BANGKOK - The Thai government has requested all coffee shops, including small mom-and-pop operators, to keep traffic data of customers using their Wi-Fi for 90 days and to provide that information if required.
The government says this is necessary to deter crimes and track suspects but concerns have been raised that it would drive away customers worried about privacy and misuse of the data collected.
"This is beneficial for both the authorities and the shop owners who can protect themselves if their customers did something wrong while using their Wi-Fi," Minister of Digital Economy and Society Buddhipongse Punnakanta told The Straits Times on Wednesday (Oct 9).
"We're merely asking for cooperation. It is not compulsory," Mr Buddhipongse said.
On Tuesday, he told reporters that those not doing so may face a computer crime charge, and be fined up to 500,000 baht (S$22,750).
Mr Buddhipongse did not specify what types of crime the authorities are targeting. But since taking up the post in July, he has intensified a crackdown on fake news and criticism against the government and monarchy, with Thailand's first anti-fake news centre expected to be opened in his ministry by Nov 1.
The computer law, which requires all providers of the Internet to maintain a logfile data for at least 90 days, has been in effect since 2007.
But, in terms of enforcement, the authorities have only focused on large-scale operators such as Internet and telecom providers as well as foreign-owned coffee shop chains, leaving out small-scale shops and stalls, said Paiboon Amonpinyoket, a cyber law expert.
"All of a sudden, the government wants to enforce it without educating people first. This is bound to create confusion and a burden on these operators," Mr Paiboon said.
Many coffee shop owners and managers are not aware of the law and the government's plan to enforce it.
Others fear the new measure would lead to a reduction in the number of customers concerned about their privacy and misuse of their data.
"Most people don't know that their login data is stored by shops when they use their Wi-Fi. Now they know and may panic, even though we have never used such data," said Suparat Rattanabunditsakul, the director of Drip and Drop Coffee Supply Bangkok.
"I'm afraid our regular customers who love to sit for a long time to work with our Wi-Fi may not come any more," she added.
"We have never kept such data. It's their private information. We don't want the customers to view us negatively. Hopefully this would not affect our sales," said Thitiya Thanataweepong, manager of Artis Coffee.
To store data of many customers for up to 90 days, the shops would need to buy new storage equipment or upgrade their software that would cost at least thousands of baht and none appears willing to do so.

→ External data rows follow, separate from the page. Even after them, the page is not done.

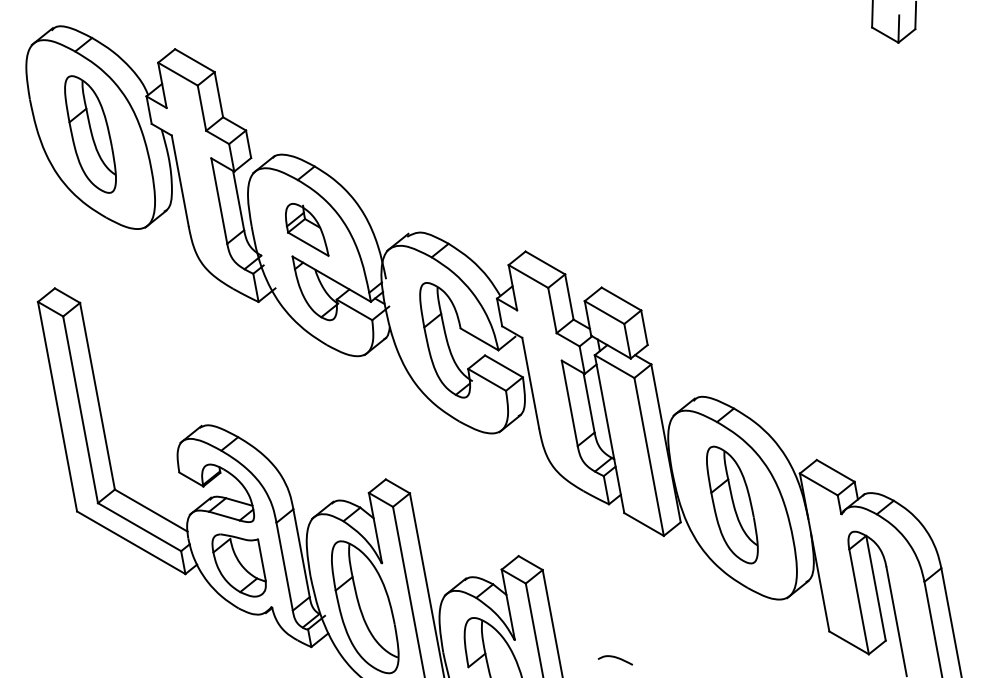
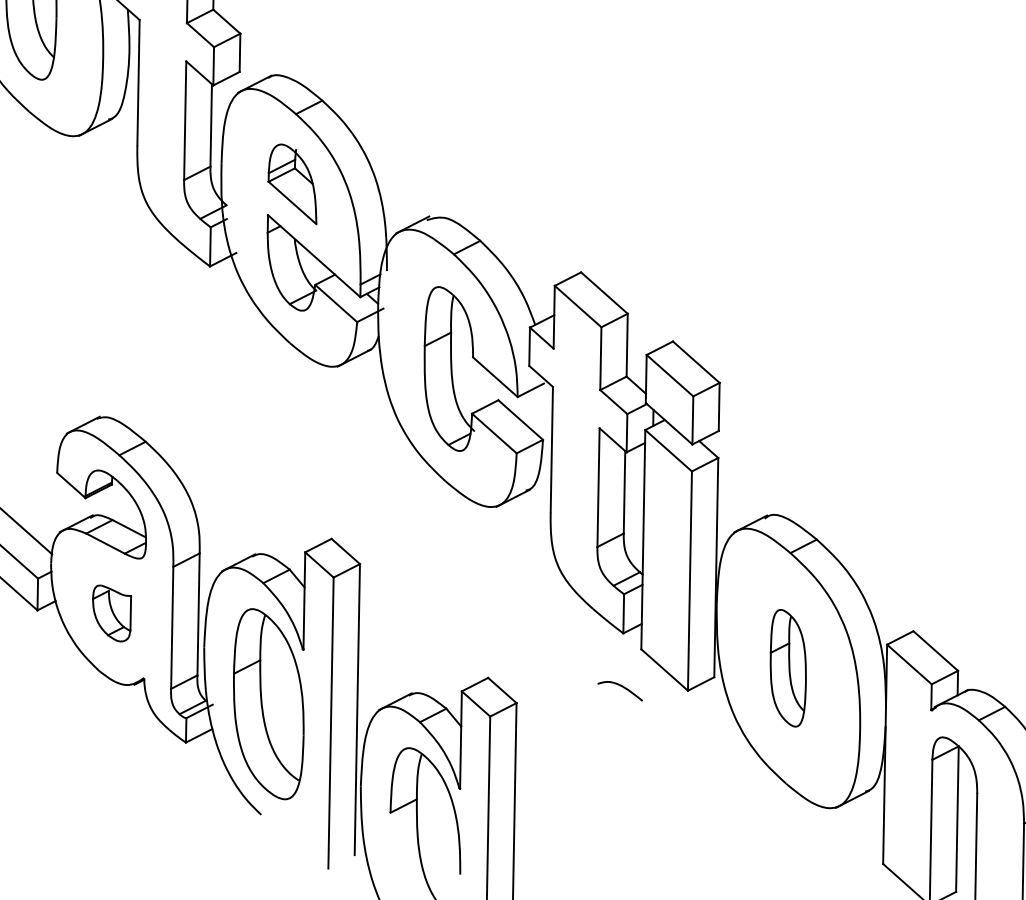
part: (732, 504) -> (788, 667), size x0.7
part: (238, 565) -> (110, 613), size x0.6
curve: (615, 658) -> (621, 687), moved

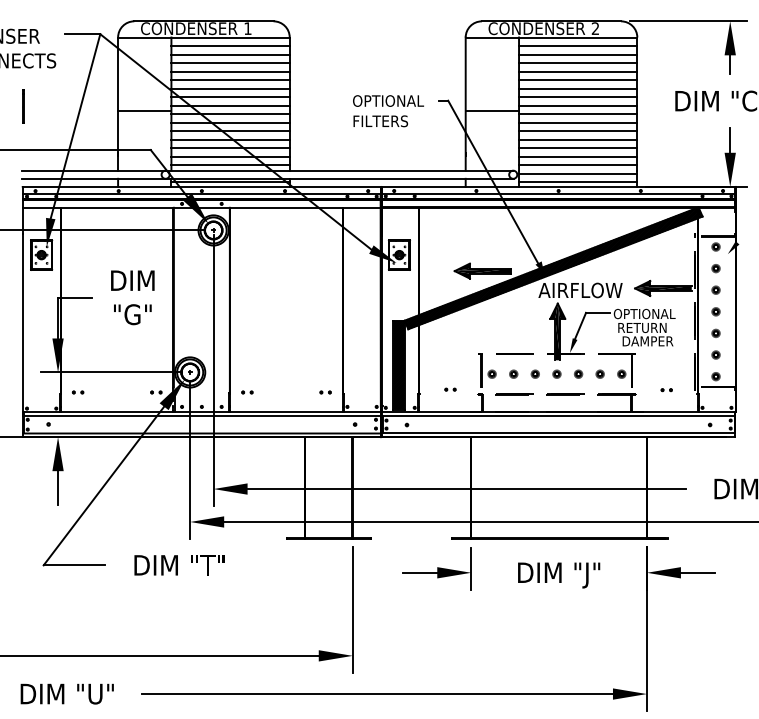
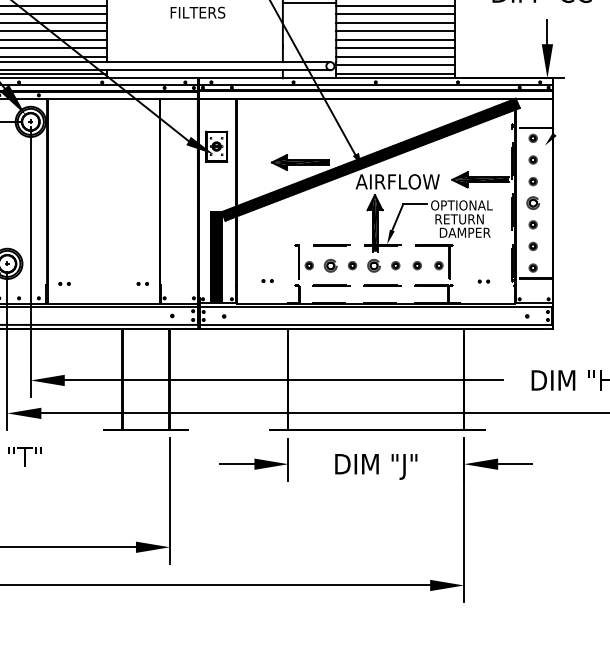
part: (715, 311) -> (532, 202), size x1.6
part: (513, 373) -> (330, 264), size x1.6
part: (556, 373) -> (373, 264), size x1.6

"This measure does not guarantee that those intending to commit crimes can be stopped. They may use VPN or other means to avoid sharing their data," said Arthit Suriyawongkul, coordinator for the Thai Netizen Network, a non-profit group for Internet freedom and digital rights.
Mr Arthit said that when someone uses a shop's Wi-Fi, the IP addresses and time of use are shared with the shops. If users log in to Wi-Fi with their e-mail addresses and other personal information such as ID numbers, it would make it easier for the authorities to track them.

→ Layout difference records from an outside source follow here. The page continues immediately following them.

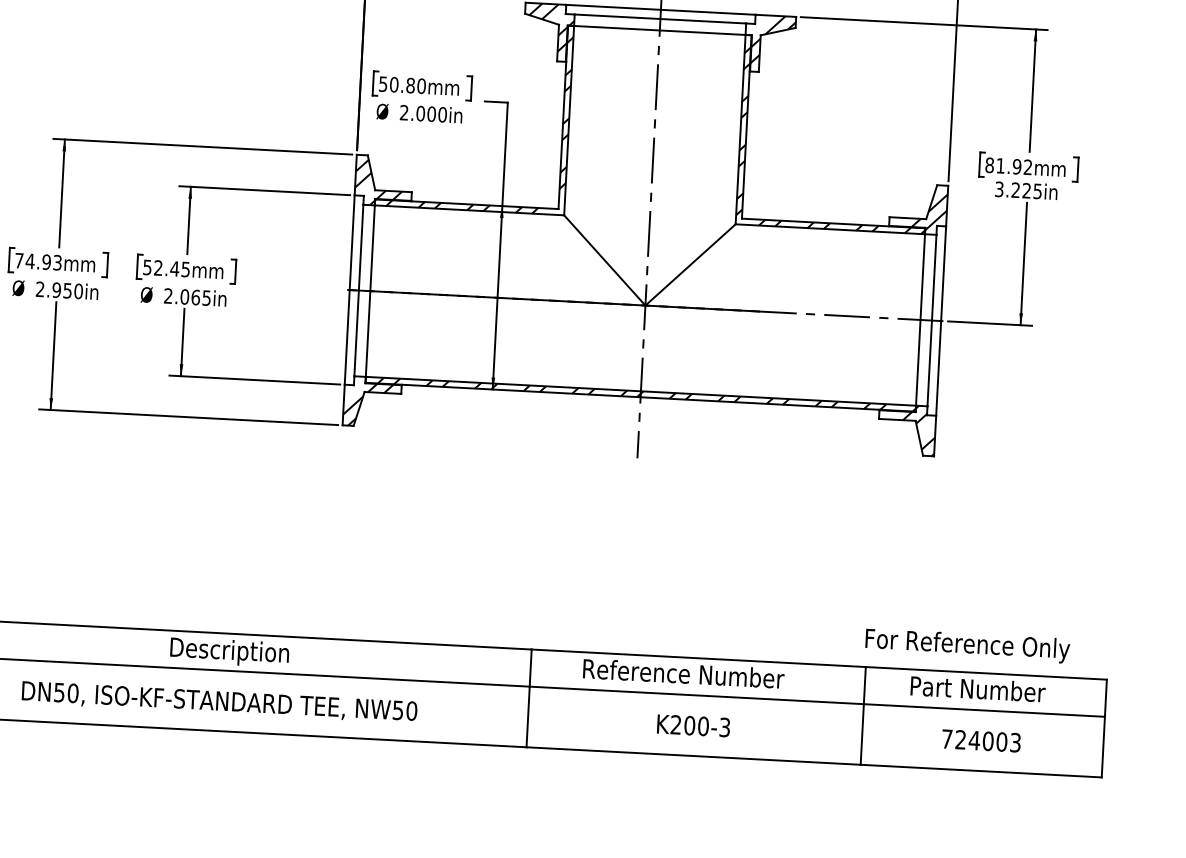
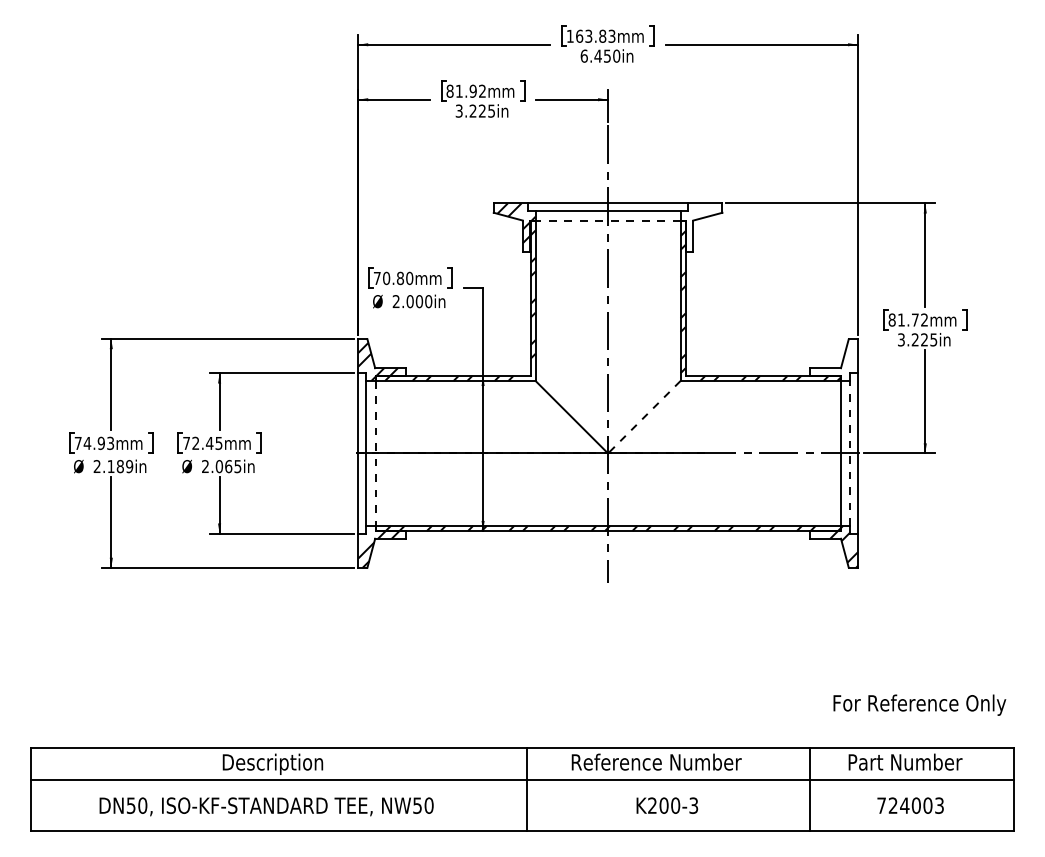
line: (659, 29) -> (607, 220), solid -> dashed
hatch: (773, 39) -> (704, 223), removed
text: (382, 84) -> (376, 278), 50.80mm -> 70.80mm
text: (1016, 166) -> (914, 319), 81.92mm -> 81.72mm
hatch: (929, 211) -> (843, 361), removed
line: (689, 265) -> (643, 417), solid -> dashed
text: (147, 267) -> (186, 443), 52.45mm -> 72.45mm
text: (67, 290) -> (120, 466), 2.950in -> 2.189in
line: (370, 291) -> (375, 453), solid -> dashed
line: (932, 319) -> (850, 452), solid -> dashed
text: (967, 645) -> (919, 704), moved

Users' Web browsing, passwords and private messages could also be exposed, depending on how secure the websites and the apps in use are. The "https" websites are more secure than the "http" ones as the former only identify access to the site but not the activities inside it, Mr Arthit said.
"This has created more problems for the public and might not even prove to be an effective measure to deter crimes. It's rather a tool for the government to keep people in line and not make opinions different from theirs."